- PROBLEM TO SOLVE
Can you copy the rows from the very start through the line containing "ntent and advertising. By continuing to use", both ends included, with every "Original" replaced by "Previous" and all else left as it is?

***** MATERIALS PROVIDED

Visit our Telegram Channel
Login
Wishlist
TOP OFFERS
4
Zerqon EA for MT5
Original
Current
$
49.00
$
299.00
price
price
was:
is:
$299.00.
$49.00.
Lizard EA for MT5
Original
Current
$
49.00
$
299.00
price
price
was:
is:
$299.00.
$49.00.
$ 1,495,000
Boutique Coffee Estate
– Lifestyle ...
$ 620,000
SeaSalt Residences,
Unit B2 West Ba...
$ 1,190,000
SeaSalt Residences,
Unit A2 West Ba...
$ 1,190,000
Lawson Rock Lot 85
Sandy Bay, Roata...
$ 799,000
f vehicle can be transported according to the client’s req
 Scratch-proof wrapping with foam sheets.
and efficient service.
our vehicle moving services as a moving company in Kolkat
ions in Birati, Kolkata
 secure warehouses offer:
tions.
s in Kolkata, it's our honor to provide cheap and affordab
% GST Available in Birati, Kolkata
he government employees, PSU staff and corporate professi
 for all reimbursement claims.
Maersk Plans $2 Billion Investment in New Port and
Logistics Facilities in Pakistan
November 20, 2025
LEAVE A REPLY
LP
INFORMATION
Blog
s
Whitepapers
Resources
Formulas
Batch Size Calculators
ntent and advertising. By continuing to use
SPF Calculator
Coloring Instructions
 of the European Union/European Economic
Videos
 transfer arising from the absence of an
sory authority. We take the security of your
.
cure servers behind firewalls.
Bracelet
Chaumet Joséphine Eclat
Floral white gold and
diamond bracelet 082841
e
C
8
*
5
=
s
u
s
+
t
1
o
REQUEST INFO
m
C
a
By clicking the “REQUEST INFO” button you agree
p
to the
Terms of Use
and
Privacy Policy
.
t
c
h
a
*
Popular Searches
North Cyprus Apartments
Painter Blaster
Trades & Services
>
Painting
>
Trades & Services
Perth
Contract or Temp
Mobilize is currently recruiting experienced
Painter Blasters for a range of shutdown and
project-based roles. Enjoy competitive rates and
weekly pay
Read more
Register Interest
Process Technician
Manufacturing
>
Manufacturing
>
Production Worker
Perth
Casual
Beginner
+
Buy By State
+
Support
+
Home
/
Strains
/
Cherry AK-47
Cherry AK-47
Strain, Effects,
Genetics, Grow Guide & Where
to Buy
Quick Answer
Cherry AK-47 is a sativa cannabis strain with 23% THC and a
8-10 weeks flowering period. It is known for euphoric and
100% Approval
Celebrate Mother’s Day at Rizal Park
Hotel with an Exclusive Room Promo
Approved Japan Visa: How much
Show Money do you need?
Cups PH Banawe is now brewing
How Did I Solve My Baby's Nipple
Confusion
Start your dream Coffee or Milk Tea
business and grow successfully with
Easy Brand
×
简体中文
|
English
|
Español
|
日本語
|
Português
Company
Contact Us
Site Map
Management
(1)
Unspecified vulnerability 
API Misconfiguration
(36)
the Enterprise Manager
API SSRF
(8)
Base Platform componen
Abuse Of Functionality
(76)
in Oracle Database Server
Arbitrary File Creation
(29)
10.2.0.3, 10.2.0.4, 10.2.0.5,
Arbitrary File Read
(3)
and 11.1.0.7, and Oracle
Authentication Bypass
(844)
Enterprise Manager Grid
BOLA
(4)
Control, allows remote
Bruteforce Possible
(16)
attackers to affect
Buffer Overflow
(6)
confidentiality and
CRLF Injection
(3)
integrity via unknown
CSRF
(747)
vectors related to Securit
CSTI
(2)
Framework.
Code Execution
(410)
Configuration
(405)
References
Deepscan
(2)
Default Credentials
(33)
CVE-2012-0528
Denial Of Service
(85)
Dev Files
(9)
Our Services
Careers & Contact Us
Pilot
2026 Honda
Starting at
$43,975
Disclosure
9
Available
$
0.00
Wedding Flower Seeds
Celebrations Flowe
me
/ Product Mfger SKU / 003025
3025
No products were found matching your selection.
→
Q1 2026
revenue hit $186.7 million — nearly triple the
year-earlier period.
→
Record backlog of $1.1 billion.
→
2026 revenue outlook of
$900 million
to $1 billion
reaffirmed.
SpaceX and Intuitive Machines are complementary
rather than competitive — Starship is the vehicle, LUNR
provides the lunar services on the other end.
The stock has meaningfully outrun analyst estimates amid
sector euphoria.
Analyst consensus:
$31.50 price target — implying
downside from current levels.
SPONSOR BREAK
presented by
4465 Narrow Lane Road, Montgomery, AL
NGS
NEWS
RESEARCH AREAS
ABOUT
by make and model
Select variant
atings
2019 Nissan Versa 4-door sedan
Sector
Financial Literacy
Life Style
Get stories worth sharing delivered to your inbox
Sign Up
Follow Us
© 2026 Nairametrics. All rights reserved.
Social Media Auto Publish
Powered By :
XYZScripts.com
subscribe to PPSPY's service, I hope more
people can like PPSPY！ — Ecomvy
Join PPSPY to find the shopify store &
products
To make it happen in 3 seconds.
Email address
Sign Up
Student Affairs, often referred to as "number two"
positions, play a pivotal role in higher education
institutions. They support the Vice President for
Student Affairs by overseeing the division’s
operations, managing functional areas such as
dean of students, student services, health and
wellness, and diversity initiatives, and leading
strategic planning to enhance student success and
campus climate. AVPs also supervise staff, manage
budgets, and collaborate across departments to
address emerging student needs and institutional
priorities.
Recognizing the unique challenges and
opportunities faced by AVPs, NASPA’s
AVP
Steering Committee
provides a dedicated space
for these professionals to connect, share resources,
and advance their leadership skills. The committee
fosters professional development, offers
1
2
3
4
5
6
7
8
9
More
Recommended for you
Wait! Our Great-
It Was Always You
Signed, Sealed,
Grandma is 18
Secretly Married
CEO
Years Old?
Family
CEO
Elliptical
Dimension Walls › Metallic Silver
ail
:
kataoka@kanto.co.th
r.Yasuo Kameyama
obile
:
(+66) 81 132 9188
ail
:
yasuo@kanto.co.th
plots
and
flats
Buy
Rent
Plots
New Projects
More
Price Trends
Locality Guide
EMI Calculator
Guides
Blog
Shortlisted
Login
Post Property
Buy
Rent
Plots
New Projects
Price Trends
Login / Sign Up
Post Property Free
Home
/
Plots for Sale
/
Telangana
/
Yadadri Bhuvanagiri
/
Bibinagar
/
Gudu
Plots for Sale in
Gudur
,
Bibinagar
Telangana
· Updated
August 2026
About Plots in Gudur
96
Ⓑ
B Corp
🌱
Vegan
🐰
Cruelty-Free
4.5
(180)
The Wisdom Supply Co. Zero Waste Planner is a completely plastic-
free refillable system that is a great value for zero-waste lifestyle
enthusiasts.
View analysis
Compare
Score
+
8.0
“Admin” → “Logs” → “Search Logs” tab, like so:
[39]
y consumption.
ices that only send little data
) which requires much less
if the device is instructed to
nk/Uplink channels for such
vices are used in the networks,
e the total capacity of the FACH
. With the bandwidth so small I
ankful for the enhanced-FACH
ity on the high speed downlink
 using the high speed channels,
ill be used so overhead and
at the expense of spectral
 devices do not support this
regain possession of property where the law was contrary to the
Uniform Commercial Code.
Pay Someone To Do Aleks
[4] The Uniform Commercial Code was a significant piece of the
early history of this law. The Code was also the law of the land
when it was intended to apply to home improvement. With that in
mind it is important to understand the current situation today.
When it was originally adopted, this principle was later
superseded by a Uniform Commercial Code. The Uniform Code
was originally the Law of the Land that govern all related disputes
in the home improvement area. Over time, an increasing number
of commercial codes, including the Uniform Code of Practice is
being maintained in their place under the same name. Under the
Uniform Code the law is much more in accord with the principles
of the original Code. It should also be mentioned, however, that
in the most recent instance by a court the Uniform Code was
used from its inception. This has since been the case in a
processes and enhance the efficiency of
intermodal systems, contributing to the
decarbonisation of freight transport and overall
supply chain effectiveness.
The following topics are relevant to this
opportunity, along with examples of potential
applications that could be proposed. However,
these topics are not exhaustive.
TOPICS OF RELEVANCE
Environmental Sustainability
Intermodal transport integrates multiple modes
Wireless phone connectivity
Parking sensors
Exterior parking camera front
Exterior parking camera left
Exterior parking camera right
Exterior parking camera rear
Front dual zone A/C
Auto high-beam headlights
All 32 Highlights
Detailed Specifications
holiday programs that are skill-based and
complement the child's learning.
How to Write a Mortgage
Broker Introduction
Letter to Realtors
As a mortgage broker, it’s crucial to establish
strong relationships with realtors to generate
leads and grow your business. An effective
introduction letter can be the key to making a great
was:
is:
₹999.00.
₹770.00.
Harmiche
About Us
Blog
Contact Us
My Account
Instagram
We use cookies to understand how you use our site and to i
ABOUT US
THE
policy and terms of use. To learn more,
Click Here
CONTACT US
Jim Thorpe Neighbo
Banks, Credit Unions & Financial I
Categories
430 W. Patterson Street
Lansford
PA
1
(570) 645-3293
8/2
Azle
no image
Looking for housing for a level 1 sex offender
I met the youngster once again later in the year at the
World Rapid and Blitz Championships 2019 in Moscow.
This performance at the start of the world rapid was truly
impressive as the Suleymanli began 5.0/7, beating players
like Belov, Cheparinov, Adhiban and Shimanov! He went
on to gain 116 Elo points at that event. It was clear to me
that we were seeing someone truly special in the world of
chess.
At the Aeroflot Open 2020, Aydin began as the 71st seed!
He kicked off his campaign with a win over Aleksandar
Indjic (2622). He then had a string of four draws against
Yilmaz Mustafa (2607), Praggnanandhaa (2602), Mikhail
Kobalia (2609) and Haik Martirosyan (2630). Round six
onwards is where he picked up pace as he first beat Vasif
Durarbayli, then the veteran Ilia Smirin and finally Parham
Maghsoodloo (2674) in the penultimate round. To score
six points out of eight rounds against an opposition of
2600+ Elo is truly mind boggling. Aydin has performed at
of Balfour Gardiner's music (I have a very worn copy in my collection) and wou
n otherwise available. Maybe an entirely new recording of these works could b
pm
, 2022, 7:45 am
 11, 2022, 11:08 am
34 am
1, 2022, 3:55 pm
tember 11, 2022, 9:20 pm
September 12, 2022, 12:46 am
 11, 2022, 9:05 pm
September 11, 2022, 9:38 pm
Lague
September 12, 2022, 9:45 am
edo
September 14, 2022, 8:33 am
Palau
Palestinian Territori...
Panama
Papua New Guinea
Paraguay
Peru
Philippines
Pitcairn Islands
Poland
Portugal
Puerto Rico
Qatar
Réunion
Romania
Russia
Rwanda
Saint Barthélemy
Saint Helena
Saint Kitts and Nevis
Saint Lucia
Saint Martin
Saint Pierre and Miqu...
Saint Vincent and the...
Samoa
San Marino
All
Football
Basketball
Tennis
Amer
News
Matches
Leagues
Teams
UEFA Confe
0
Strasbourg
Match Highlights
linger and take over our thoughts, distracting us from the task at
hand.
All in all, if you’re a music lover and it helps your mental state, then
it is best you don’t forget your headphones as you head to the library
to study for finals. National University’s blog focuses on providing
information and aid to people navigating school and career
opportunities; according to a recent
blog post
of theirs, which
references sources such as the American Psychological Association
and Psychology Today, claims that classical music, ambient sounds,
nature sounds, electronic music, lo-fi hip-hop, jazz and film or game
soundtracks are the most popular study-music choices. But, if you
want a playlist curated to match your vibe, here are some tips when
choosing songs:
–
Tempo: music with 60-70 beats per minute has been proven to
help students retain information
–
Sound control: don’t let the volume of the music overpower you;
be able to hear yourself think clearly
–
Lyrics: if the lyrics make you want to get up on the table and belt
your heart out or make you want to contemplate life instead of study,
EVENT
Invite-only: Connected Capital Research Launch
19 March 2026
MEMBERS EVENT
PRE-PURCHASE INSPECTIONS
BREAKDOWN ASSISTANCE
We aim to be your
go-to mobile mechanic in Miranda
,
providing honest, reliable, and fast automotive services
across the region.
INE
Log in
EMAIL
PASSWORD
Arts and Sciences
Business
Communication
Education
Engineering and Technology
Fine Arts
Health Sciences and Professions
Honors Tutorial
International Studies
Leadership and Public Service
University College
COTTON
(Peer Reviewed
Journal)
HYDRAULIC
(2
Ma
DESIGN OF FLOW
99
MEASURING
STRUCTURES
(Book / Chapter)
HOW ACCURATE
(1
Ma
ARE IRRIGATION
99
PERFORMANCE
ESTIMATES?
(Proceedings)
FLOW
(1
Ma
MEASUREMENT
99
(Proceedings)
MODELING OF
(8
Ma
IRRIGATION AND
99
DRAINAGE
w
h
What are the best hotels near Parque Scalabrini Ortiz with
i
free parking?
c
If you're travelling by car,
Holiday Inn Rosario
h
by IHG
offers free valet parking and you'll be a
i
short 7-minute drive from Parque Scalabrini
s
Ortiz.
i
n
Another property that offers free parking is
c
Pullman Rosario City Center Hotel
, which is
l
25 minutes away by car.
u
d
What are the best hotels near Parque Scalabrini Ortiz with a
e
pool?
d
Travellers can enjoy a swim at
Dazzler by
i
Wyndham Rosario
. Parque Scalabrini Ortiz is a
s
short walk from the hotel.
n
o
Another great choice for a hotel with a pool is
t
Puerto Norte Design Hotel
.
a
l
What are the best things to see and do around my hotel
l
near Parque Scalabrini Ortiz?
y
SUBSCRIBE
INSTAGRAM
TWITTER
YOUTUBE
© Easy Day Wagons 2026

**********

- REPLY
Visit our Telegram Channel
Login
Wishlist
TOP OFFERS
4
Zerqon EA for MT5
Previous
Current
$
49.00
$
299.00
price
price
was:
is:
$299.00.
$49.00.
Lizard EA for MT5
Previous
Current
$
49.00
$
299.00
price
price
was:
is:
$299.00.
$49.00.
$ 1,495,000
Boutique Coffee Estate
– Lifestyle ...
$ 620,000
SeaSalt Residences,
Unit B2 West Ba...
$ 1,190,000
SeaSalt Residences,
Unit A2 West Ba...
$ 1,190,000
Lawson Rock Lot 85
Sandy Bay, Roata...
$ 799,000
f vehicle can be transported according to the client’s req
 Scratch-proof wrapping with foam sheets.
and efficient service.
our vehicle moving services as a moving company in Kolkat
ions in Birati, Kolkata
 secure warehouses offer:
tions.
s in Kolkata, it's our honor to provide cheap and affordab
% GST Available in Birati, Kolkata
he government employees, PSU staff and corporate professi
 for all reimbursement claims.
Maersk Plans $2 Billion Investment in New Port and
Logistics Facilities in Pakistan
November 20, 2025
LEAVE A REPLY
LP
INFORMATION
Blog
s
Whitepapers
Resources
Formulas
Batch Size Calculators
ntent and advertising. By continuing to use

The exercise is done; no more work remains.